Another very bad choice is liquid sodium (which is one of the most flamable substances known to man and hot). This was used in the Fermilab reactor star of the book "We Almost Lost Detroit".
Also the French use Sodium.

But wait, you ask, if there are all these adequate moderators, why did the Germans go to such length to obtain and purify heavy water during WWII ? The reason is that nuclear scientists at the kaiser Wilhelm institute in Berlin calculated that graphite wouldn't work. I prefer to assume that they were trying to sabotage the Nazi nuclear energy project and are world historic heroes.
They may have made an arithmetic mistake however.

heavy water is still the best moderator known. Also it is, you know, water. I mean liquid and chemically inert. Canada has relatively safe candu reactors which use unenriched Uranium and heavy water (worthwhile Canadian initiative strikes again -- what a bore).

I wonder if using heavy water as a moderator makes nuclear reactors safer as loss of coolant which is an excellent moderator would shut them down.

The general line in naturally safe reactors is based on two ideas. One is to make the fuel in "pebbles" of uranium coated with something tough and heat resistant. This keeps bits of Uranium apart. It also facilitates disposal. The other is "modular" construction with many small reactors (I think making steam for centralized generators).

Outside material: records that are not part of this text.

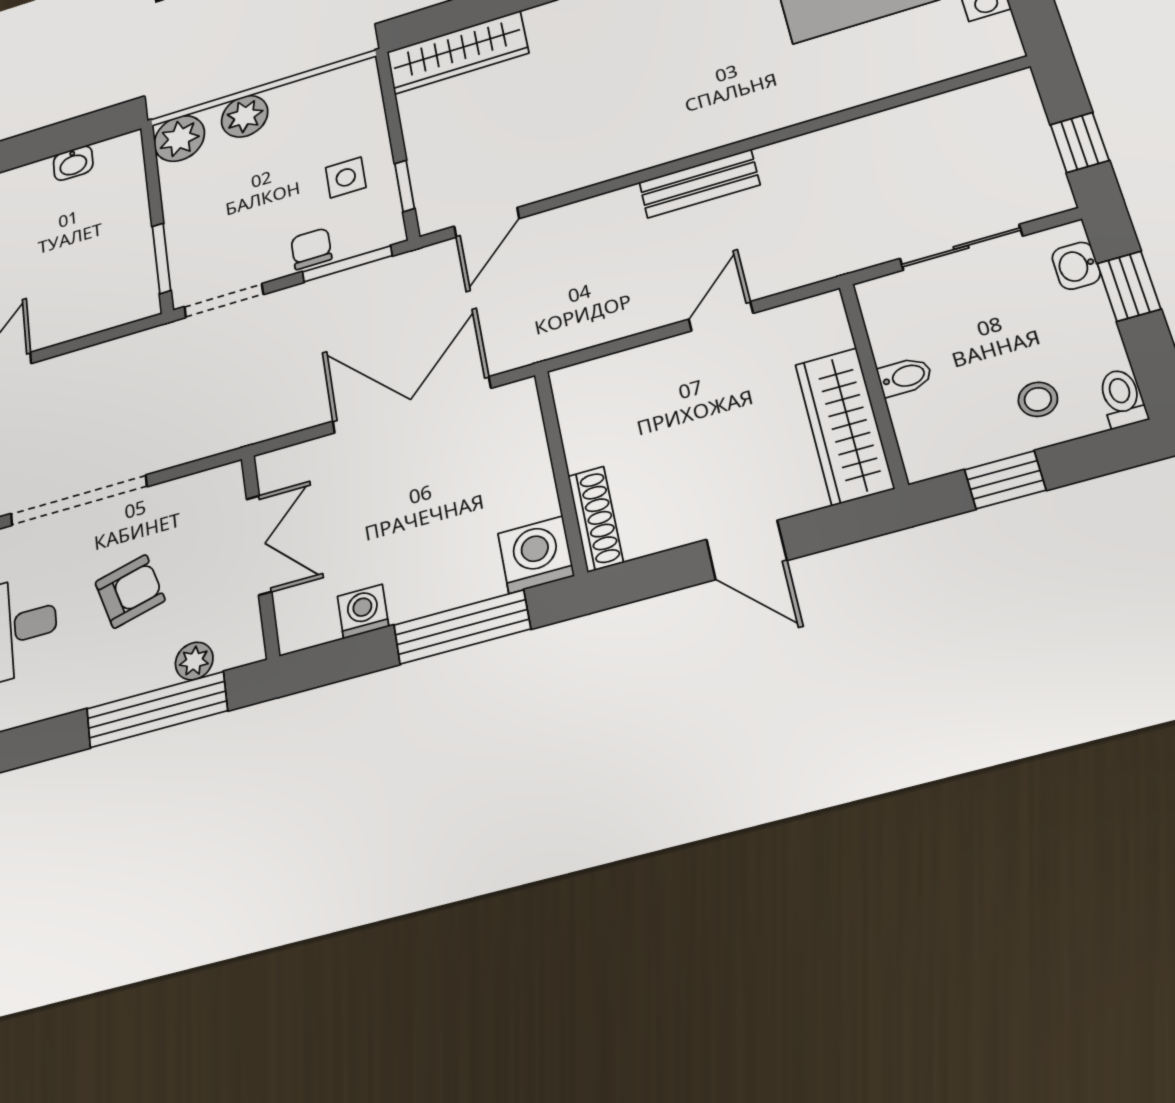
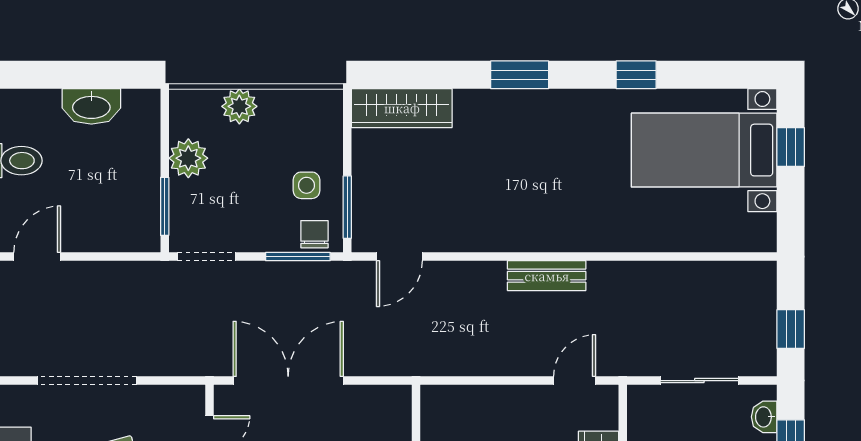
plant: (179, 138) -> (188, 158), moved
washbasin: (73, 163) -> (91, 106), width x1.91, depth x1.45
window: (405, 186) -> (347, 207), width x1.50
chair: (311, 249) -> (314, 234), moved
door: (721, 316) -> (575, 381), moved
double door: (411, 405) -> (288, 381), moved

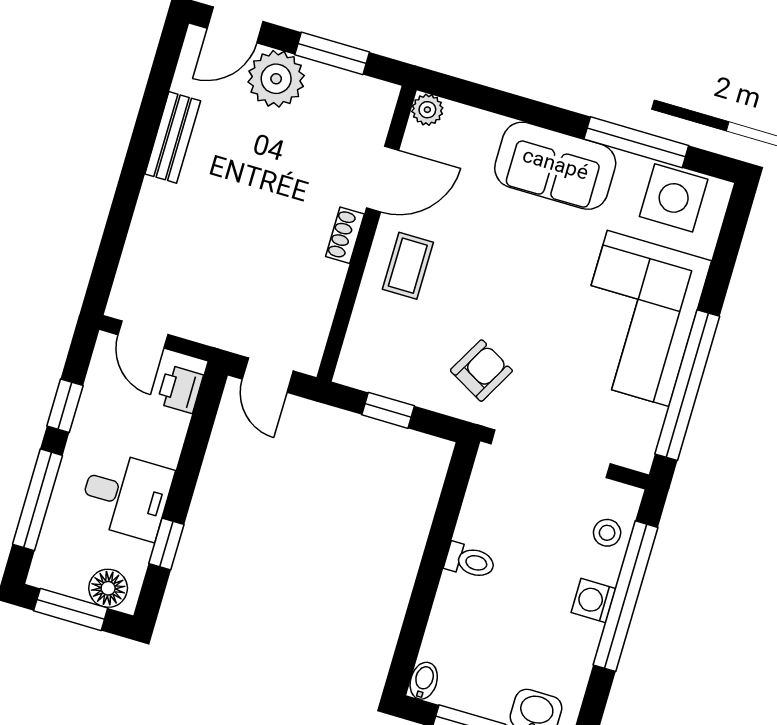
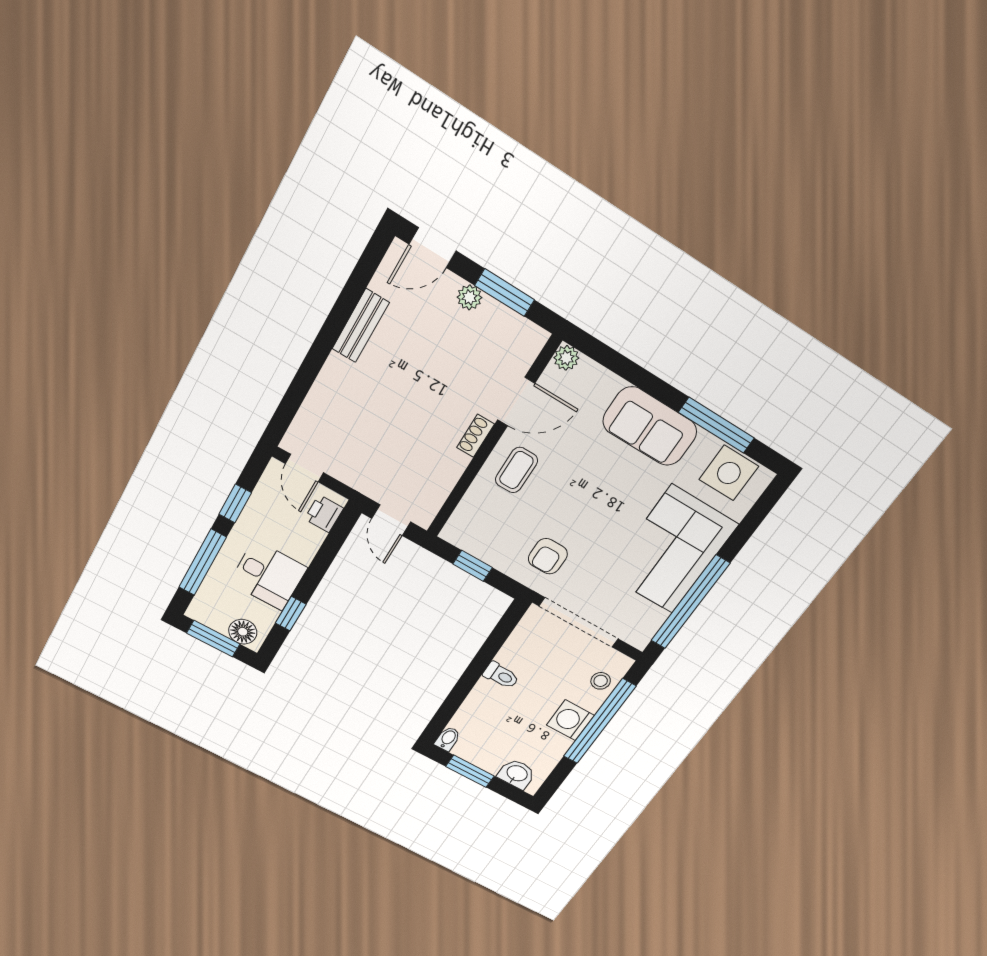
plant: (276, 79) -> (469, 297), width x0.53, depth x0.53
armchair: (481, 371) -> (548, 556), turned 151
washing machine: (593, 600) -> (570, 720), width x1.38, depth x1.38

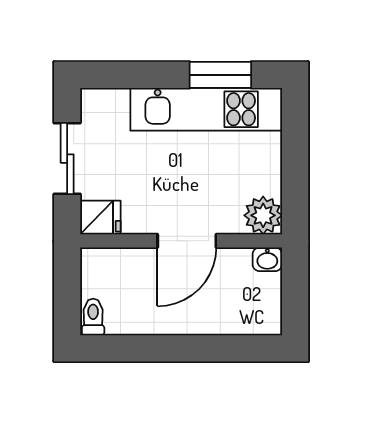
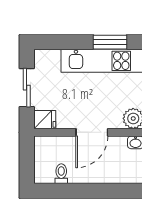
toilet: (93, 317) -> (61, 174), moved

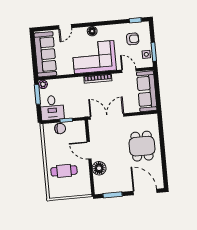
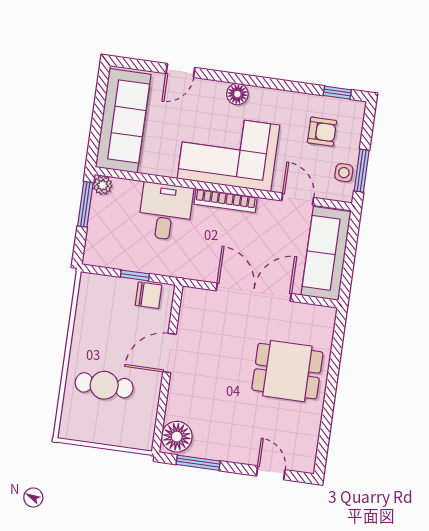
desk: (52, 108) -> (165, 212), moved, turned 180
double door: (107, 116) -> (254, 292), moved
chair: (60, 129) -> (149, 295), moved
dining table: (142, 146) -> (287, 371), turned 90
door: (89, 150) -> (169, 353), hinge flipped
floor lamp: (99, 168) -> (177, 437), moved
door: (145, 192) -> (271, 473), width x0.53

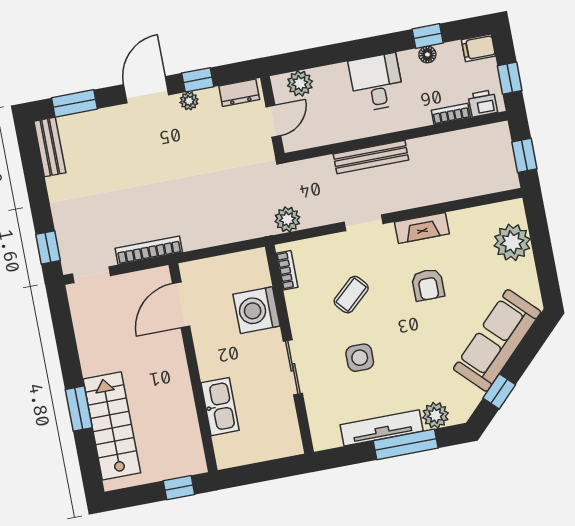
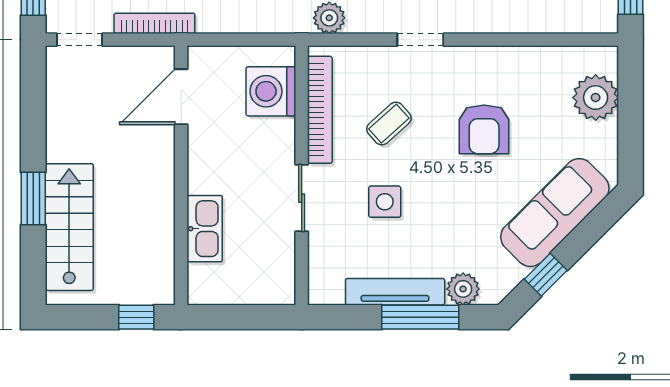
fireplace: (422, 228) -> (490, 59), removed
bookcase: (287, 270) -> (320, 110), width x2.31, depth x1.31
armchair: (428, 285) -> (484, 129), width x1.38, depth x1.38
washing machine: (257, 310) -> (271, 91), moved

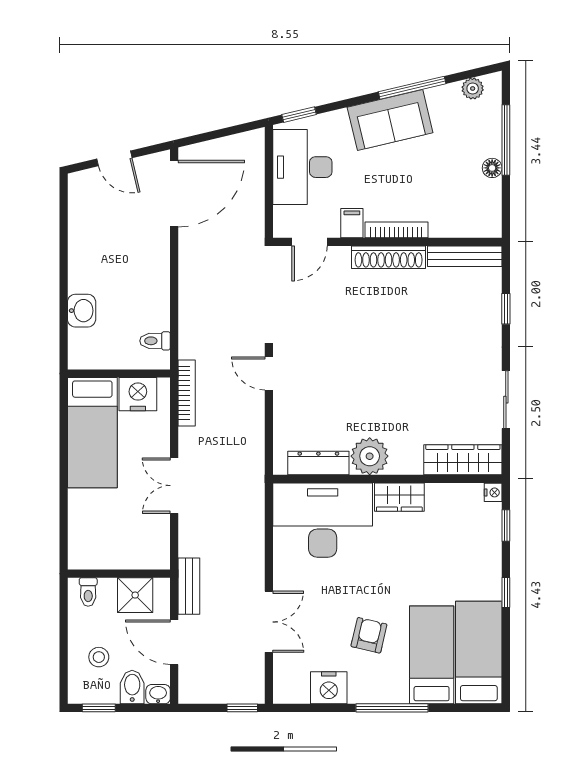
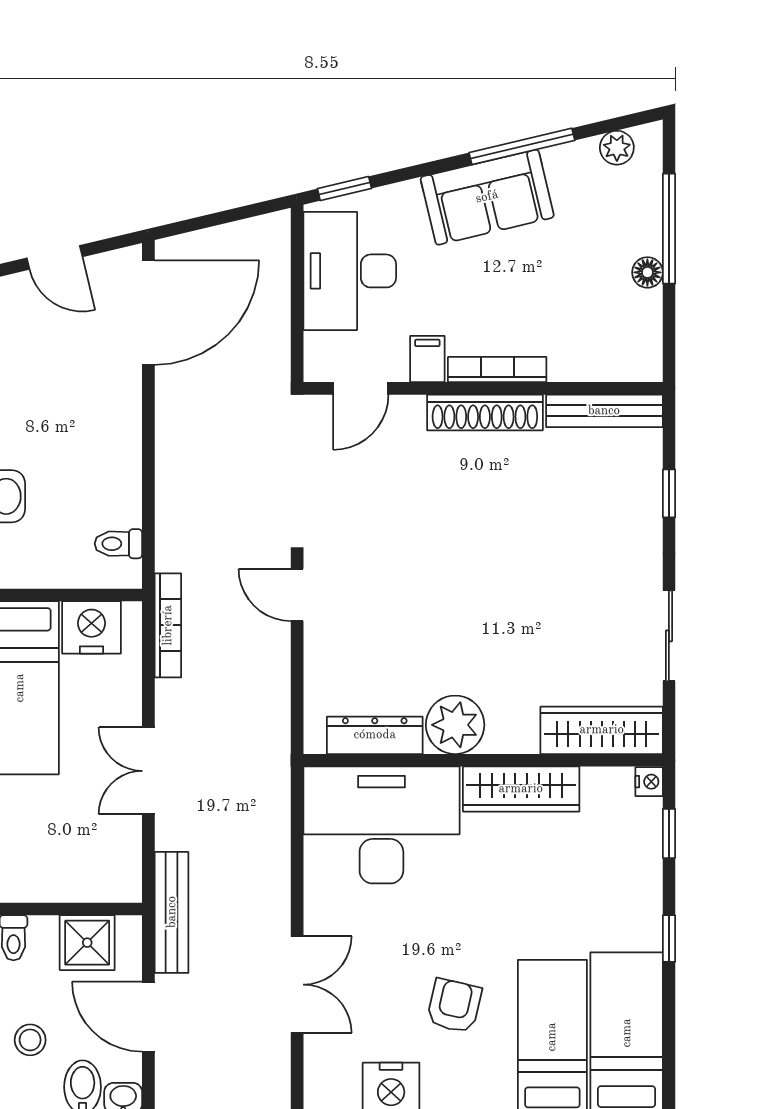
wardrobe: (399, 497) -> (521, 789), width x1.50
bench: (189, 586) -> (172, 912), width x1.36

I think that nuclear power generation got its awful reputation because of a few awful reactors, that people who actually work on this professionally can design an inherently safe reactor and that, so long as the question is "what is the worst possible accident" not "how likely is that accident" we can discuss the risks rationally. In the distant past, the question was the first, when people discovered that the answer was "catastrophic" they began guessing probabilities which were worthless.

1 comment:

Anonymous said...

The generation of Plutonium is the reason that we should be very careful about nuclear power. The damn stuff makes it too easy to build a bomb. Read Heisenbergs War carefully and see that a number of scientists recognised very early, on the discovery of Plutonium, that once you had a reactor you did not need to separate the hot stuff from the cold stuff. Reactors are vastly easier to build than separation systems - unless laser separation is possible. Another interesting book is The Curve of Binding Energy. My feeling is that if we go to the Plutonium economy we will have to develop systems that can keep track of every atom of Plutonium ever produced.